Hardcover ISBN: 9780804735681
Anthony Giddens has been described as “the most important English social philosopher of our time.” Over 25 years, with a dazzling series of books that attest to his unrelenting productivity, he has established himself as today’s most widely read and widely cited social theorist. In recent years, his writings have become more explicitly political, and in 1996 he became Director of the London School of Economics and Political Science. It is in this position that he has been accepted as the key intellectual figure of Tony Blair’s New Labour government.
Giddens’s interests have always been remarkably diverse, ranging from Continental philosophy to self-help therapy, and his work builds on a critical engagement with an extraordinary array of texts from within and beyond the canon of the social sciences. His ideas have profoundly influenced the writing and teaching of the central ideas of the rapidly changing study of modernity.
These seven extended interviews with Christopher Pierson, conducted shortly after Giddens’s arrival at the LSE, seek to cover the full range of his thought since the early 1970’s, beginning with his engagement with the makers of “classical” sociology and concluding with his thoughts on the nature of world politics under what Giddens terms “reflexive modernity.” The style of the interviews is conversational, and Giddens sets forth his ideas with his customary clarity and directness.

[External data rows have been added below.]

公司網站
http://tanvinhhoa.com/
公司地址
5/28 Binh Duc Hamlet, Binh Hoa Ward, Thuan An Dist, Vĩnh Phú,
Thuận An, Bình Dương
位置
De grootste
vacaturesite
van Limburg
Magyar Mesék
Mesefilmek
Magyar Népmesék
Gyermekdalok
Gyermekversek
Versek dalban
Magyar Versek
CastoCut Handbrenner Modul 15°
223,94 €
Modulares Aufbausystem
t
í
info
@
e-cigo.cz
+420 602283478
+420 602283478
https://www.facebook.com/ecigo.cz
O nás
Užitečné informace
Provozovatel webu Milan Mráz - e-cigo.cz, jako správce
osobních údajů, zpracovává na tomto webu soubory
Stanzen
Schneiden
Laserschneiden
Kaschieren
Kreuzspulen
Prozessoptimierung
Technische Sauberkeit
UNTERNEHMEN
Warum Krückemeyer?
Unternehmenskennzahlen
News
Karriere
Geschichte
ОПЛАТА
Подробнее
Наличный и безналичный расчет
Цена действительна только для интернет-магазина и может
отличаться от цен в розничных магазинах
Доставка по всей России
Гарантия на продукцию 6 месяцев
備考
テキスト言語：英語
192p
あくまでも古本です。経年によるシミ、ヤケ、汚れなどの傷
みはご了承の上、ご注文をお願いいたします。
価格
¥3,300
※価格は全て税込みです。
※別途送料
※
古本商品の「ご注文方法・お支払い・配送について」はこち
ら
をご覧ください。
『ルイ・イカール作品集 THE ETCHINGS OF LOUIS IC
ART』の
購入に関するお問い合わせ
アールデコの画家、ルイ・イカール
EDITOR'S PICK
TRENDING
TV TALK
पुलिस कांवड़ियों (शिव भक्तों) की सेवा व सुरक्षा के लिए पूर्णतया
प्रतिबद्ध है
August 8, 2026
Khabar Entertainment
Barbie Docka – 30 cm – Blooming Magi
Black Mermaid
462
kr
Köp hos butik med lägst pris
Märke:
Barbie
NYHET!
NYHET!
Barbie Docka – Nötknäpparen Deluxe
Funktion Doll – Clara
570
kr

In addition to the interviews, four short pieces at the end of the book give examples of Giddens’s recent thought, treating Tony Blair’s political philosophy, the risk society concept in the context of British politics, and the dangers of chemical contamination. The volume concludes with a conversation between Giddens and European financier and philanthropist George Soros.
About the authors
Among Anthony Giddens's recent books are Politics, Sociology, and Social Theory: Encounters with Classical and Contemporary Social Thought (Stanford, 1995) and A Contemporary Critique of Historical Materialism (Stanford, 1995).